I would like to validate the findings from my discovery cohort (N=1000, % cases = 13%, N of groups = 750) in a replication cohort (N=350, % cases = 13%, N of groups = 250).
After doing this initially without any problems, I realised I had not accounted for use of a specific medication. Removal of those using this drug led to the remoal of 25 participants in my discovery and 6 in my replication.
I can re-run the analysis fine for the discovery dataset (results are pretty much unchanged), however, for the replication dataset I now get singular fits on almost every run.
I did not expect the removal of only 6 participants (50% of which were cases) to be so problematic. I would like to understand how this can be.
What I've looked at so far:
summary()
of the models with and without the 6 participants removed due to medication use. The variance is indeed estiamted to be 0 without the 6 medication users, although I suspect something is wrong considering variance estimates are all sufficiently high in the models with the additional 6 participants (which ran without any warnings)Here's the code with which I am running the models:
glmer(outcome ~ sex + age + bmi + independent_var + (1|family), data = data, family = binomial, control=glmerControl(optimizer="bobyqa",optCtrl=list(maxfun=2e5)), nAGQ = 40)
I would like to know
why this is happening, despite such a small change in the data sample (?)
Like many other model outcomes/diagnostics, the assessment of singularity is based on whether the random effects variance is close enough to zero.
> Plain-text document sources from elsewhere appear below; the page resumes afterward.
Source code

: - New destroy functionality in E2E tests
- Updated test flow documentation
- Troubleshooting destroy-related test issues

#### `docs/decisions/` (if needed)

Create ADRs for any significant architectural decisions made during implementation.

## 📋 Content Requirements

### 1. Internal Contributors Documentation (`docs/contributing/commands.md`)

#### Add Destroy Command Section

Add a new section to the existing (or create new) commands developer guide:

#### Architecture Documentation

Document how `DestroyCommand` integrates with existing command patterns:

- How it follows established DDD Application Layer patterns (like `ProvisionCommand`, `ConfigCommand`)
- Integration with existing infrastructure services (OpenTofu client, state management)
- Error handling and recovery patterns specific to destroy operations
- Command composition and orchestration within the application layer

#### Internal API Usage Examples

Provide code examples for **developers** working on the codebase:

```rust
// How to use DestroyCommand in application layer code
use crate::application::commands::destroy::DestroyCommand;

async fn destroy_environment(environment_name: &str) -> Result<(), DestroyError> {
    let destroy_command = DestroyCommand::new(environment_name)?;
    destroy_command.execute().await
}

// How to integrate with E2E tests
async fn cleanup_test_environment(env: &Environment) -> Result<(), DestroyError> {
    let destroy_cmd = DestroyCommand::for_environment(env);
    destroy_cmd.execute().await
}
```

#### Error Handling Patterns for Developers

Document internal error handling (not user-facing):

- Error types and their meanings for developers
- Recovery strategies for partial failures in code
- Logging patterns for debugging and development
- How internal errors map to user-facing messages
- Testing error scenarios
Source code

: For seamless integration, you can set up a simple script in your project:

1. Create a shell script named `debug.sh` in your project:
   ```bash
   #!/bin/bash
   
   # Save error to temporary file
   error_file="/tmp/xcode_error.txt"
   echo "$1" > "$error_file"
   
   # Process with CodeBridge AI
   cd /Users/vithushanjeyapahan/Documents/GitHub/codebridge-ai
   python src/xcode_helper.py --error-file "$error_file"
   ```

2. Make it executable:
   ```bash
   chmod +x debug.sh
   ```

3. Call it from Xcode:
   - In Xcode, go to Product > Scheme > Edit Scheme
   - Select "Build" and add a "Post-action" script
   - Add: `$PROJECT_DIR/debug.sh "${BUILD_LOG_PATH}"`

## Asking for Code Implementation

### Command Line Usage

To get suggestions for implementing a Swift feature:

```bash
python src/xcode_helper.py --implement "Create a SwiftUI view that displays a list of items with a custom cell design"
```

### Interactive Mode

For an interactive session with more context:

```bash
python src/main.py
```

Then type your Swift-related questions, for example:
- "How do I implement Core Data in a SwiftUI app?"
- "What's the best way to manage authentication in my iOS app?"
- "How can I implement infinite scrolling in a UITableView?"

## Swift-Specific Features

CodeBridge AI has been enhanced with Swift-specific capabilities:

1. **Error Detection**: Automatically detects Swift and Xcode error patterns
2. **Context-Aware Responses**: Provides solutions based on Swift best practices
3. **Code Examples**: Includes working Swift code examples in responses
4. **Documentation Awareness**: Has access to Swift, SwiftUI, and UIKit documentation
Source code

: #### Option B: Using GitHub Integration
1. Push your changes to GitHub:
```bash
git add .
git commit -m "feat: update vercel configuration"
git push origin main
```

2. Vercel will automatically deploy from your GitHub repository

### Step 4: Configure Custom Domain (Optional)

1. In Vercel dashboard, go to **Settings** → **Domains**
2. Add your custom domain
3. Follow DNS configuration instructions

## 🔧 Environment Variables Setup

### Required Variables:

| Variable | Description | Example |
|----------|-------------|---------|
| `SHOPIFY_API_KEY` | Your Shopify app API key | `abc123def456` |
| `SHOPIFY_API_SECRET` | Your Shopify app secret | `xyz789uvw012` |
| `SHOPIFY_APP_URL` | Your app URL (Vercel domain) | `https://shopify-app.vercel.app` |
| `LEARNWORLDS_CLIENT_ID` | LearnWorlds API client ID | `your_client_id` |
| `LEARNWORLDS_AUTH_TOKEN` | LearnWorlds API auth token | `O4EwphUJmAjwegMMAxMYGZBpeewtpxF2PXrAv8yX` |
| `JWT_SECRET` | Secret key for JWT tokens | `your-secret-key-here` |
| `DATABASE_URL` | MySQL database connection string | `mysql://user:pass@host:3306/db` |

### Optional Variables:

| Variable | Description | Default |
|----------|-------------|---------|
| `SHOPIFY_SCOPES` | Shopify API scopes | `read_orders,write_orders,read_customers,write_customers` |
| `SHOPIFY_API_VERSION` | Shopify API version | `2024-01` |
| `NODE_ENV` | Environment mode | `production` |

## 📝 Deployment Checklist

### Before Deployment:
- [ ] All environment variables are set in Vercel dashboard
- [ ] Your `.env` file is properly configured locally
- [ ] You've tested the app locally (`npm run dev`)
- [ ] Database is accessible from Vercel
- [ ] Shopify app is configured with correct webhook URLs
It's not hard for a small change in the data to push results across that threshold. For example, from this example, here is a histogram of estimated random-effects standard deviations from 1000 data sets simulated with the same parameters (5 groups, 5 observations per group, var(group) = var(resid) = 1, y ~ 1 + (1|f)
). Looking at the values near but not at zero, you can imagine that a slight change might push them over the edge to zero.
More specifically, you could look at the random effects variances from your model with and without the deleted cases (VarCorr()
, or look at the values listed in the summary); the default tolerance for reporting a singular fit is SD < 1e-4 (or variance < 1e-8) [this applies to your case with (1|family)
and a binomial model; things are a little more complicated for models with residual variance parameters and/or more complex random effect structures]. I would guess that your first model has a variance that's not too much bigger than 1e-8.
There are other slightly more complicated possibilities, but that would be my best guess. (Editing your question to show the summary()
results for the models with and without deletion would allow a more educated guess ...)
if there's anything I can do to fix the problem?
This is a very frequently asked question ... you could look at the help page for ?lme4::isSingular
, or the relevant section of the GLMM FAQ. Perhaps the simplest options are (1) ignore the singularity or (2) use blme::bglmer()
to force the model to be non-singular.